Two years before retiring from active work at Centrex, Leslie acquired a 17th-century stone cottage in Kingsand, a historic fishing and smuggling village in Cornwall, U.K. There, with his wife, he spent happy periods every year, enjoying its rustic charm, the friendly villagers, the beauty of the coastal environment, and a close association with his younger brother and stalwart friend, the late Mike Collins of Millbrook, Cornwall.

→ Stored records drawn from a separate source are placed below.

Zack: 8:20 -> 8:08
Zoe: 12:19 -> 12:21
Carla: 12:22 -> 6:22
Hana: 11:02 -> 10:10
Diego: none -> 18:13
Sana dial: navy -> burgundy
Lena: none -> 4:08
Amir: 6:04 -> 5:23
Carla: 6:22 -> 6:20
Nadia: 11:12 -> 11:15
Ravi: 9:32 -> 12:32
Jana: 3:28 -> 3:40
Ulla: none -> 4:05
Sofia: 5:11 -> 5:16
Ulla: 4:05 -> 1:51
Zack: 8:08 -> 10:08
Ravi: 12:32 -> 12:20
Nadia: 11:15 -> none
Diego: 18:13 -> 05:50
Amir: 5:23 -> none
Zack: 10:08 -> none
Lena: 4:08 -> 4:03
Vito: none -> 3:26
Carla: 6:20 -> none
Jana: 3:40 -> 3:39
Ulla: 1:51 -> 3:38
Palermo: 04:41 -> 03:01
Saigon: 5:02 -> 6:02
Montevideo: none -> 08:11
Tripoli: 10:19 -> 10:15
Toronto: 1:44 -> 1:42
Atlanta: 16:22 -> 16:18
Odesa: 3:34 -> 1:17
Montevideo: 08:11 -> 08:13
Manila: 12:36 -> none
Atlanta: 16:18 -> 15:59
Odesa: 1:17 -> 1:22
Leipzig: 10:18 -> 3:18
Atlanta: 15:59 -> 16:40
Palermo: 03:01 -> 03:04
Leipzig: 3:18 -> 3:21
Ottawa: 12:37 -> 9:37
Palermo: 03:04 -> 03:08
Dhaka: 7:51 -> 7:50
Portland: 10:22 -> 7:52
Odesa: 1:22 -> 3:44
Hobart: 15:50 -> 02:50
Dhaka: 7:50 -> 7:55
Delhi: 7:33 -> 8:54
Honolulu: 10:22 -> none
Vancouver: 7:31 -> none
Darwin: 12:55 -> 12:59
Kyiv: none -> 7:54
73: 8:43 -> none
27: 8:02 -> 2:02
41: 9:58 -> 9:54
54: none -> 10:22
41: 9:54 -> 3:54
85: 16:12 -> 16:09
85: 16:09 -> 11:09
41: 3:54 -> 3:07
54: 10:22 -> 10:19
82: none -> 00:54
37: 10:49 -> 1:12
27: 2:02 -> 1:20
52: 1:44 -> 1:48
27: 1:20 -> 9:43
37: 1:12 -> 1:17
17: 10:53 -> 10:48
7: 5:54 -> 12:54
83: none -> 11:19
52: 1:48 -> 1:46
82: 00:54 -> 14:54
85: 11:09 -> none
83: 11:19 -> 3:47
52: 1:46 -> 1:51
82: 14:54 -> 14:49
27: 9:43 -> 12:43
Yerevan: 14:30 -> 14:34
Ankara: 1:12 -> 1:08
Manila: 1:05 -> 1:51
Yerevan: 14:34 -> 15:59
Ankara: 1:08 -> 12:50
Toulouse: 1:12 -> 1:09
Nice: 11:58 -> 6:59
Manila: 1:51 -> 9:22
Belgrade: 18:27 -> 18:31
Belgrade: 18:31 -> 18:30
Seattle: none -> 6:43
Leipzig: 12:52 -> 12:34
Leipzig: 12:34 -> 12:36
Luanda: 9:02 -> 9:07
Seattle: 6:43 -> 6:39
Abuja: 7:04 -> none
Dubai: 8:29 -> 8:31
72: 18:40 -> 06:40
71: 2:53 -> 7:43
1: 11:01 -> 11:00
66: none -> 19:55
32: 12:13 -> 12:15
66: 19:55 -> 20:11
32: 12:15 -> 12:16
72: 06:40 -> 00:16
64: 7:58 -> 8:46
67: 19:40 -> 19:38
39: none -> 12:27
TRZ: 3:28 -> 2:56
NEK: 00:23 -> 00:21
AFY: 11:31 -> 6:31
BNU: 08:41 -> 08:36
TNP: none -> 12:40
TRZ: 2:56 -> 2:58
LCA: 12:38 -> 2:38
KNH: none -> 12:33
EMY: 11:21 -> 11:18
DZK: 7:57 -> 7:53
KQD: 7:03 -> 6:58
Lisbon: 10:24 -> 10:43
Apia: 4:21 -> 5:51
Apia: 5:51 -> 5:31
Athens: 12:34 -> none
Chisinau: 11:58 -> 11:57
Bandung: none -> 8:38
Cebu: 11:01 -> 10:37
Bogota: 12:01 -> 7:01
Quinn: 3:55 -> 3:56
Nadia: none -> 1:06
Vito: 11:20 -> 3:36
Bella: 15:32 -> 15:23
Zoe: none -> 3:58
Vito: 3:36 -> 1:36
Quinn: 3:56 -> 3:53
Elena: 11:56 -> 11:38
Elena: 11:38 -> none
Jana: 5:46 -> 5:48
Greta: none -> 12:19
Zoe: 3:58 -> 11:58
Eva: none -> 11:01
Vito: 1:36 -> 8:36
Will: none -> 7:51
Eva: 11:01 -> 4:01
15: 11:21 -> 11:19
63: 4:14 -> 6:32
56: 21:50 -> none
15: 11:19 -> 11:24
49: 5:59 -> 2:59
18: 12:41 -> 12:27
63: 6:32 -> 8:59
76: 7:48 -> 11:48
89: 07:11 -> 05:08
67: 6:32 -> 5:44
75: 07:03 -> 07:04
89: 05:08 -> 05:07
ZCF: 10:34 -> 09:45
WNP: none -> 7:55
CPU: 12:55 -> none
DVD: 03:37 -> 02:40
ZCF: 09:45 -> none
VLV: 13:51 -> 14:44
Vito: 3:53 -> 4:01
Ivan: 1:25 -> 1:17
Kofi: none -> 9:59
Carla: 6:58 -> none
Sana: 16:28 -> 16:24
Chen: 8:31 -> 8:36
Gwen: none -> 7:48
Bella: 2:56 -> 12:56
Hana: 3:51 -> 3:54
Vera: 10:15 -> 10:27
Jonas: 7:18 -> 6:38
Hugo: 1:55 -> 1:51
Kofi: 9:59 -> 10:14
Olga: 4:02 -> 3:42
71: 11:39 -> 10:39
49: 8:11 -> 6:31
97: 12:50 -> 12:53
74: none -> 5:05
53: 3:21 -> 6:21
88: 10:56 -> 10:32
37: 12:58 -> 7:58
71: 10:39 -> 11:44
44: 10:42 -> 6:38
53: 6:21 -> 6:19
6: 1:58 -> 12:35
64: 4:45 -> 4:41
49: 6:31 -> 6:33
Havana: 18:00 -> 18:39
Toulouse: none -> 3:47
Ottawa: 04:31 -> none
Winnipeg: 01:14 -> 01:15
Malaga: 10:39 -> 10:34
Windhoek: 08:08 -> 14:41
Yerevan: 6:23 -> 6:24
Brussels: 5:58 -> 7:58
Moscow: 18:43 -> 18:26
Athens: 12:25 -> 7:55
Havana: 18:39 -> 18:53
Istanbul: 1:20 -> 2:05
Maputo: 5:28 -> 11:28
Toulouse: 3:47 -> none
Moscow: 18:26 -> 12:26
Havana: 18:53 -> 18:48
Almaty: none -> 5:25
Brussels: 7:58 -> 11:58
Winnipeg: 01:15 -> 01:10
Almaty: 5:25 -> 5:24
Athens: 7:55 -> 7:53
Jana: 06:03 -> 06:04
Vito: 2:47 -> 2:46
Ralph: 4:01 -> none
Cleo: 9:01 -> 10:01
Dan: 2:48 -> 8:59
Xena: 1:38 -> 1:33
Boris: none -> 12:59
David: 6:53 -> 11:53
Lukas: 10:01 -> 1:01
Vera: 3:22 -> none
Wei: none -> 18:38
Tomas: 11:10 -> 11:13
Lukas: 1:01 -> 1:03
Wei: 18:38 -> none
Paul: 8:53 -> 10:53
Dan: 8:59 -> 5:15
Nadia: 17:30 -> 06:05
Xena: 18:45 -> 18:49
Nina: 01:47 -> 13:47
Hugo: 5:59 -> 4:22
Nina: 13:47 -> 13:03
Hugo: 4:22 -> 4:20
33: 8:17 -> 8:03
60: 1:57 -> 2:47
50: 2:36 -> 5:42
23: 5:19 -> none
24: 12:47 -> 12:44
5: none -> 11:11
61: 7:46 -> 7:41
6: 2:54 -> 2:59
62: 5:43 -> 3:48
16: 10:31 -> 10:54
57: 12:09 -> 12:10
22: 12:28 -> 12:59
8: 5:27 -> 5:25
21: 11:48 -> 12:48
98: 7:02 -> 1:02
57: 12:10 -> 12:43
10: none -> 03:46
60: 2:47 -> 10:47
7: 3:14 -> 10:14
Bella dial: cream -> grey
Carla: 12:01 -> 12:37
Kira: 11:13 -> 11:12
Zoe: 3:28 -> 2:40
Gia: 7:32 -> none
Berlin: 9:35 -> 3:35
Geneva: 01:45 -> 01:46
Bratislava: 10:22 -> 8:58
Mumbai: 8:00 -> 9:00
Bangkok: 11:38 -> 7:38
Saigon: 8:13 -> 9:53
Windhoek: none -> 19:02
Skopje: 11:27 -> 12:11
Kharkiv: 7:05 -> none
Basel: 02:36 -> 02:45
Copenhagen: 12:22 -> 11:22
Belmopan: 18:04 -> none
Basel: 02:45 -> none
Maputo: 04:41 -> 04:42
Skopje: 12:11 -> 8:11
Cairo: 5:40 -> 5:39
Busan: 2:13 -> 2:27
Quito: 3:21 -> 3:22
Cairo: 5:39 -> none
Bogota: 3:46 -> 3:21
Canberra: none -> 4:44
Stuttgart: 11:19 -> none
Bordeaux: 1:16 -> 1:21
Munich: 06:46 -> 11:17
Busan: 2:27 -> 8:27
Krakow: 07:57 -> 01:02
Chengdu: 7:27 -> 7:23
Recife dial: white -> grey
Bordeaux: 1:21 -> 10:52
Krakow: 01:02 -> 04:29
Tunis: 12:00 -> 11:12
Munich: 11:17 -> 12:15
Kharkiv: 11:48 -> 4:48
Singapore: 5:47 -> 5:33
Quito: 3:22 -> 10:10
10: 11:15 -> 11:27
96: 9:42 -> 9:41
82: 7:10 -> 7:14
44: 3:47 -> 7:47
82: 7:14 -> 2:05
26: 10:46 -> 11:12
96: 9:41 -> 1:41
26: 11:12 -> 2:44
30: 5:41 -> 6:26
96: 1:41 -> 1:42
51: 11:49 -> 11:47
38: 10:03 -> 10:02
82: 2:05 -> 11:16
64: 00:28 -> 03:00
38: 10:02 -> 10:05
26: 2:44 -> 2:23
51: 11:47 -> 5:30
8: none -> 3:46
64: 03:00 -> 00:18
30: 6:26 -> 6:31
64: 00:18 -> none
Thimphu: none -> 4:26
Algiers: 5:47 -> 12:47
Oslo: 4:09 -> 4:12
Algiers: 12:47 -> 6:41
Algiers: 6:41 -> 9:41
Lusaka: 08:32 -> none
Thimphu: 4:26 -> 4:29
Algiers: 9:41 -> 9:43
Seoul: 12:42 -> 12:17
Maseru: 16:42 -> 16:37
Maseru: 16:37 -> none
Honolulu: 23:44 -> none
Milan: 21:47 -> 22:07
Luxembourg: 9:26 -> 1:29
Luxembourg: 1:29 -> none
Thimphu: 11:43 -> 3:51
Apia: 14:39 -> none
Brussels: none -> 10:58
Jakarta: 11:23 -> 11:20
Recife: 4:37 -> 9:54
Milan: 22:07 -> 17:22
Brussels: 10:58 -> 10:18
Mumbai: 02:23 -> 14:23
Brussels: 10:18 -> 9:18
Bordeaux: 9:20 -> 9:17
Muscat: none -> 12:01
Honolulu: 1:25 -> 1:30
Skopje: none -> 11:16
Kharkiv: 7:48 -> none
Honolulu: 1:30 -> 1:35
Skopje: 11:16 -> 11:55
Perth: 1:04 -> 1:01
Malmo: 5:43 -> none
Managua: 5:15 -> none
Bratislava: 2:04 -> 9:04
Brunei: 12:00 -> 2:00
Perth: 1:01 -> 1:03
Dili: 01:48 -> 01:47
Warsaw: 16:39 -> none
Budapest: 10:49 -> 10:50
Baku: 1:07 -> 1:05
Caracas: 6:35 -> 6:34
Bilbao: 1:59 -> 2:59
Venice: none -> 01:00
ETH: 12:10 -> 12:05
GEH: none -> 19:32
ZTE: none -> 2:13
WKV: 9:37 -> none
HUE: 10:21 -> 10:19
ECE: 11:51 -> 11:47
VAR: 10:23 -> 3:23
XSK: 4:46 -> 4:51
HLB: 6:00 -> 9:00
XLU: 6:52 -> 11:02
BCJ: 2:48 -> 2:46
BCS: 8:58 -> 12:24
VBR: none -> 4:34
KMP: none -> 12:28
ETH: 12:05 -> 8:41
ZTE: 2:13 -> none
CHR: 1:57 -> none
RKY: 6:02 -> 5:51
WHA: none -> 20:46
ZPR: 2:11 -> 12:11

Leslie was a life member of the Institution of Engineers & Technicians, a member of the Old Bedford Modernians Club, the Torpoint & Rame Peninsular Lions, the UCL Alumni Society, a former member of The East India Club in London, and a member of five other clubs or societies in the Rame area of Cornwall. He had a strong bass voice and sang occasionally with the Halfway Harmony and occasionally with the Warwick Chorale over a period of more than forty years. He was the founder of the Chorale’s Christmas Ceili. He had writing ability and wrote a weekly column for the Warwick Valley Dispatch in the later years of his retirement.

Three daughters and one son survive him: Alice, Emily-Jane, and Sally-Ann Reidy; six granddaughters, three grandsons; and many nieces and nephews in the U.S.A. and the U.K. His wife, Jacquelyn, passed in 2018.

Memorial contributions may be sent to The Orange County Land Trust.